§ What is required
When you transcribe the listing, keep each line exact and drop the pictures.

§ Source records
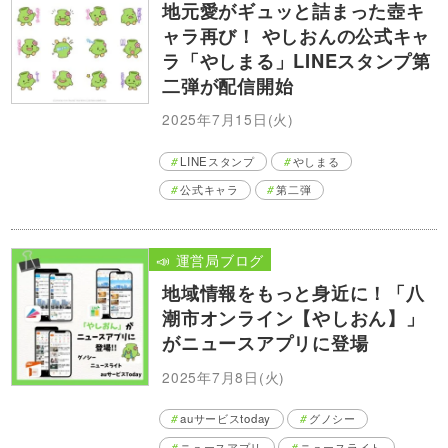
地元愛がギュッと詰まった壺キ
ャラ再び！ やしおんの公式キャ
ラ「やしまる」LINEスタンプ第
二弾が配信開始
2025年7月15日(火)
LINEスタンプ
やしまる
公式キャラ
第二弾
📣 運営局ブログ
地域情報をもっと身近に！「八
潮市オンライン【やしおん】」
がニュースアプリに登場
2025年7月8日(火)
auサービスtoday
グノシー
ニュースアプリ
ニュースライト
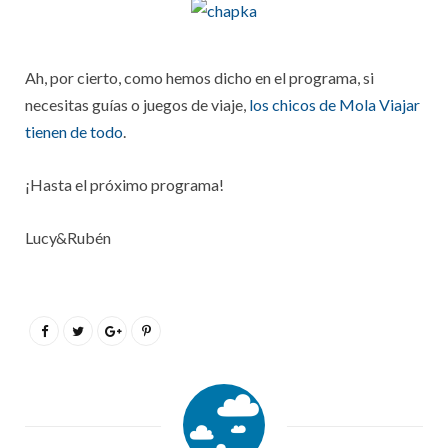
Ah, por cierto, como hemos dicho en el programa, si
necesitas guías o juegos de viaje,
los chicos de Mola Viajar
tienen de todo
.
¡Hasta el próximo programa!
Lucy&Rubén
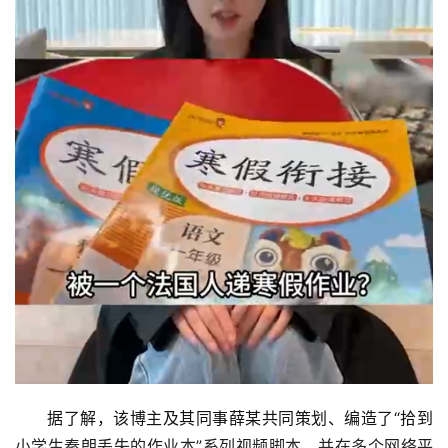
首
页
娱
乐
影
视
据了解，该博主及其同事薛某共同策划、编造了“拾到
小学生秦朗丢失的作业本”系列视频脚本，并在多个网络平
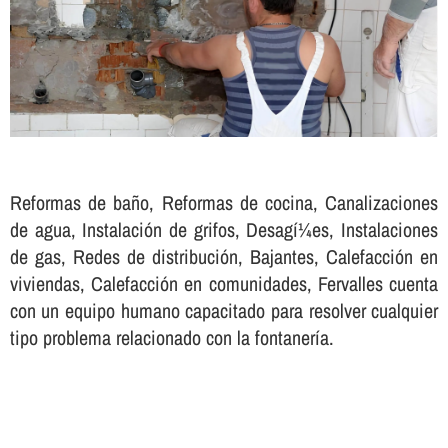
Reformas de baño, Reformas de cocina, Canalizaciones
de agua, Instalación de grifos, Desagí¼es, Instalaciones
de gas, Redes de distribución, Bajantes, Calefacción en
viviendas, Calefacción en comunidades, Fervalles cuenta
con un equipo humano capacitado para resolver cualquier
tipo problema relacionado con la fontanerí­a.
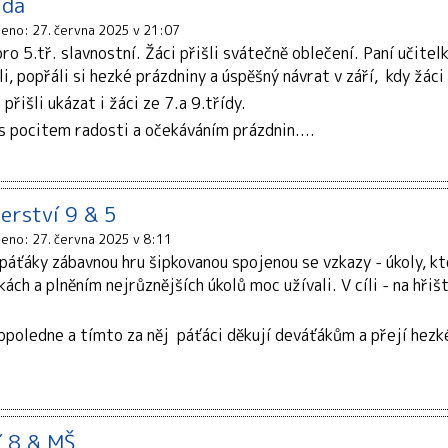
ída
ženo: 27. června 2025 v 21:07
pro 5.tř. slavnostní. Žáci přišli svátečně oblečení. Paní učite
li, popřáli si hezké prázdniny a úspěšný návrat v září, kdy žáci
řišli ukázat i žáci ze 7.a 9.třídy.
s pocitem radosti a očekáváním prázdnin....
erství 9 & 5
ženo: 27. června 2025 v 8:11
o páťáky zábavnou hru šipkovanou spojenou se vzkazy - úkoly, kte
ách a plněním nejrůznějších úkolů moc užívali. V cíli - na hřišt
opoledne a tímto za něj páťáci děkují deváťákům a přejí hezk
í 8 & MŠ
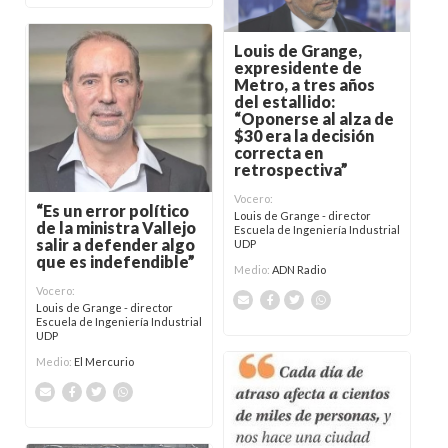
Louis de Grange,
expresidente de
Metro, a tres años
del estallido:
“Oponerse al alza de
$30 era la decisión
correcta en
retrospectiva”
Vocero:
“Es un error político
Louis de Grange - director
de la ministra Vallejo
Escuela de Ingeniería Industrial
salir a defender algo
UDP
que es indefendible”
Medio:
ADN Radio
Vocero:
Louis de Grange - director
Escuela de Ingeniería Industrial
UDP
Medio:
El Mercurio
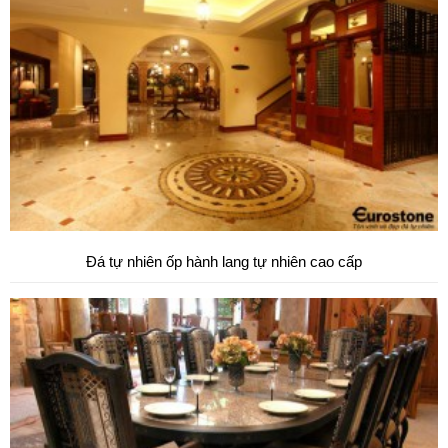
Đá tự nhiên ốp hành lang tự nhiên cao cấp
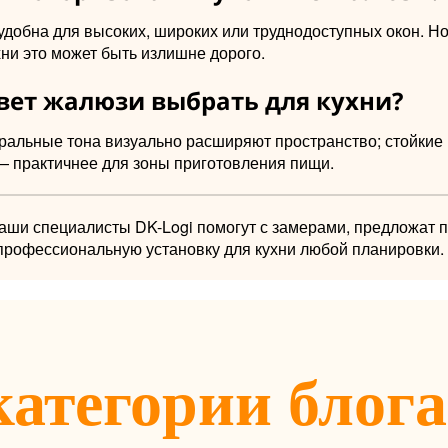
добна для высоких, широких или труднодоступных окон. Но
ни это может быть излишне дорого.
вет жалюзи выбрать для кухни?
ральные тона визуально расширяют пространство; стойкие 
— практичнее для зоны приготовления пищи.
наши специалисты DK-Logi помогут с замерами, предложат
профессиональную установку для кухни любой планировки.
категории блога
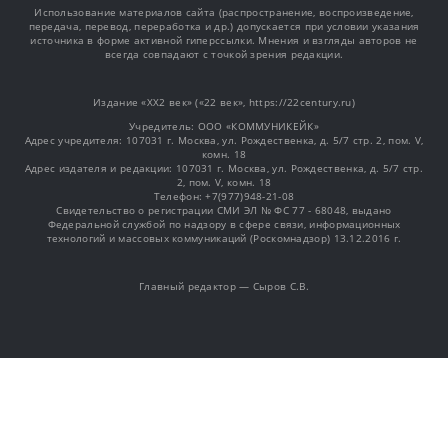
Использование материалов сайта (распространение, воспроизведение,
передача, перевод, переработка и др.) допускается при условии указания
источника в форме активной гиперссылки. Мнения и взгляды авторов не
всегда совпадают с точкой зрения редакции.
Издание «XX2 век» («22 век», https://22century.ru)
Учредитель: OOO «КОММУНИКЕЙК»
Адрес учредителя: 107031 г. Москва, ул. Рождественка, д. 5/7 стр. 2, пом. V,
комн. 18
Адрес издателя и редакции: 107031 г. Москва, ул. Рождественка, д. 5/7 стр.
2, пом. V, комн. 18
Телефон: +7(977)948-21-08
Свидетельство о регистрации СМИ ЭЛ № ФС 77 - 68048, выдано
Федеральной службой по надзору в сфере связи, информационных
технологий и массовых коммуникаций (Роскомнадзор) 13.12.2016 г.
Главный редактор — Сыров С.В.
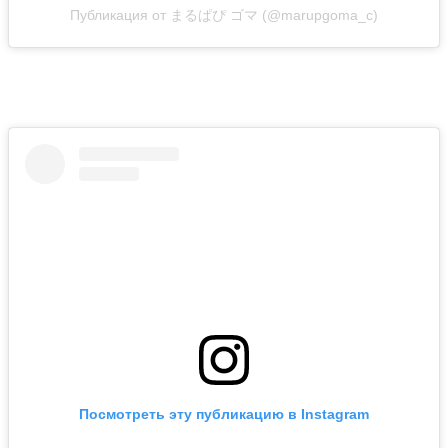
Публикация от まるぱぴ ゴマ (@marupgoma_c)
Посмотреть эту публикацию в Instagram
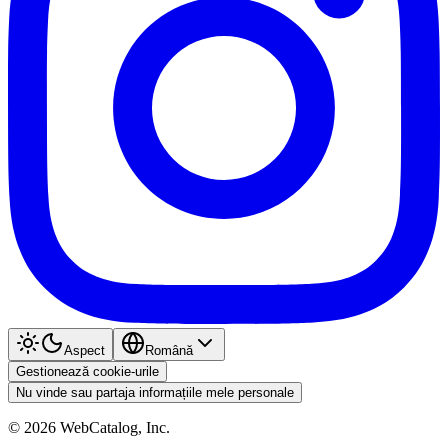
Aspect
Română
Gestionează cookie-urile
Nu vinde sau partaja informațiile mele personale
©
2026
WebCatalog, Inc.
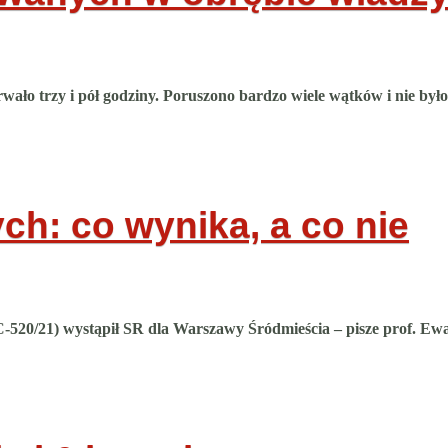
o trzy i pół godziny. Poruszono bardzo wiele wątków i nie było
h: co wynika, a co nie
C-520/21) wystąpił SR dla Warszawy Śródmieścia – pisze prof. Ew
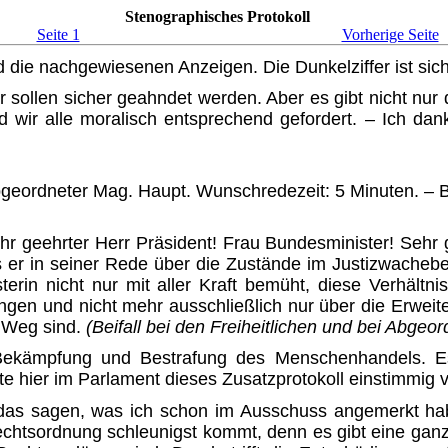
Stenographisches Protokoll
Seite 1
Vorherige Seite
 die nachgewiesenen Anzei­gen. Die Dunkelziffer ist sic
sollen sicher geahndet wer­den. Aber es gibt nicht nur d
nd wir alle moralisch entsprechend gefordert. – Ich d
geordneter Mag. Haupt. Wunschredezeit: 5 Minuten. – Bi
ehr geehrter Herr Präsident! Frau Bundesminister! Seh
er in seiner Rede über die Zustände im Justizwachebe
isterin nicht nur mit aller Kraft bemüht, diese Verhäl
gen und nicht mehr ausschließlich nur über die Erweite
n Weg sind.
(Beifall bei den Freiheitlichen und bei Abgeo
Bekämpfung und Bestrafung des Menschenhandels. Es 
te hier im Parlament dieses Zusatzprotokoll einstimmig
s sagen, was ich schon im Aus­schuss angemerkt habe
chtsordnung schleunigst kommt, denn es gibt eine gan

§ Response to this task
地元愛がギュッと詰まった壺キ
ャラ再び！ やしおんの公式キャ
ラ「やしまる」LINEスタンプ第
二弾が配信開始
2025年7月15日(火)
LINEスタンプ
やしまる
公式キャラ
第二弾
📣 運営局ブログ
地域情報をもっと身近に！「八
潮市オンライン【やしおん】」
がニュースアプリに登場
2025年7月8日(火)
auサービスtoday
グノシー
ニュースアプリ
ニュースライト
Ah, por cierto, como hemos dicho en el programa, si
necesitas guías o juegos de viaje,
los chicos de Mola Viajar
tienen de todo
.
¡Hasta el próximo programa!
Lucy&Rubén
首
页
娱
乐
影
视
据了解，该博主及其同事薛某共同策划、编造了“拾到
小学生秦朗丢失的作业本”系列视频脚本，并在多个网络平
Reformas de baño, Reformas de cocina, Canalizaciones
de agua, Instalación de grifos, Desagí¼es, Instalaciones
de gas, Redes de distribución, Bajantes, Calefacción en
viviendas, Calefacción en comunidades, Fervalles cuenta
con un equipo humano capacitado para resolver cualquier
tipo problema relacionado con la fontanerí­a.
ída
ženo: 27. června 2025 v 21:07
pro 5.tř. slavnostní. Žáci přišli svátečně oblečení. Paní učite
li, popřáli si hezké prázdniny a úspěšný návrat v září, kdy žáci
řišli ukázat i žáci ze 7.a 9.třídy.
s pocitem radosti a očekáváním prázdnin....
erství 9 & 5
ženo: 27. června 2025 v 8:11
o páťáky zábavnou hru šipkovanou spojenou se vzkazy - úkoly, kte
ách a plněním nejrůznějších úkolů moc užívali. V cíli - na hřišt
opoledne a tímto za něj páťáci děkují deváťákům a přejí hezk
í 8 & MŠ
Louis de Grange,
expresidente de
Metro, a tres años
del estallido:
“Oponerse al alza de
$30 era la decisión
correcta en
retrospectiva”
Vocero:
“Es un error político
Louis de Grange - director
de la ministra Vallejo
Escuela de Ingeniería Industrial
salir a defender algo
UDP
que es indefendible”
Medio:
ADN Radio
Vocero:
Louis de Grange - director
Escuela de Ingeniería Industrial
UDP
Medio:
El Mercurio
Đá tự nhiên ốp hành lang tự nhiên cao cấp
добна для высоких, широких или труднодоступных окон. Но
ни это может быть излишне дорого.
вет жалюзи выбрать для кухни?
ральные тона визуально расширяют пространство; стойкие 
— практичнее для зоны приготовления пищи.
наши специалисты DK-Logi помогут с замерами, предложат
профессиональную установку для кухни любой планировки.
категории блога
Использование материалов сайта (распространение, воспроизведение,
передача, перевод, переработка и др.) допускается при условии указания
источника в форме активной гиперссылки. Мнения и взгляды авторов не
всегда совпадают с точкой зрения редакции.
Издание «XX2 век» («22 век», https://22century.ru)
Учредитель: OOO «КОММУНИКЕЙК»
Адрес учредителя: 107031 г. Москва, ул. Рождественка, д. 5/7 стр. 2, пом. V,
комн. 18
Адрес издателя и редакции: 107031 г. Москва, ул. Рождественка, д. 5/7 стр.
2, пом. V, комн. 18
Телефон: +7(977)948-21-08
Свидетельство о регистрации СМИ ЭЛ № ФС 77 - 68048, выдано
Федеральной службой по надзору в сфере связи, информационных
технологий и массовых коммуникаций (Роскомнадзор) 13.12.2016 г.
Главный редактор — Сыров С.В.
Публикация от まるぱぴ ゴマ (@marupgoma_c)
Посмотреть эту публикацию в Instagram
Aspect
Română
Gestionează cookie-urile
Nu vinde sau partaja informațiile mele personale
©
2026
WebCatalog, Inc.
o trzy i pół godziny. Poruszono bardzo wiele wątków i nie było
h: co wynika, a co nie
C-520/21) wystąpił SR dla Warszawy Śródmieścia – pisze prof. Ew
Stenographisches Protokoll
Seite 1
Vorherige Seite
 die nachgewiesenen Anzei­gen. Die Dunkelziffer ist sic
sollen sicher geahndet wer­den. Aber es gibt nicht nur d
nd wir alle moralisch entsprechend gefordert. – Ich d
geordneter Mag. Haupt. Wunschredezeit: 5 Minuten. – Bi
ehr geehrter Herr Präsident! Frau Bundesminister! Seh
er in seiner Rede über die Zustände im Justizwachebe
isterin nicht nur mit aller Kraft bemüht, diese Verhäl
gen und nicht mehr ausschließlich nur über die Erweite
n Weg sind.
(Beifall bei den Freiheitlichen und bei Abgeo
Bekämpfung und Bestrafung des Menschenhandels. Es 
te hier im Parlament dieses Zusatzprotokoll einstimmig
s sagen, was ich schon im Aus­schuss angemerkt habe
chtsordnung schleunigst kommt, denn es gibt eine gan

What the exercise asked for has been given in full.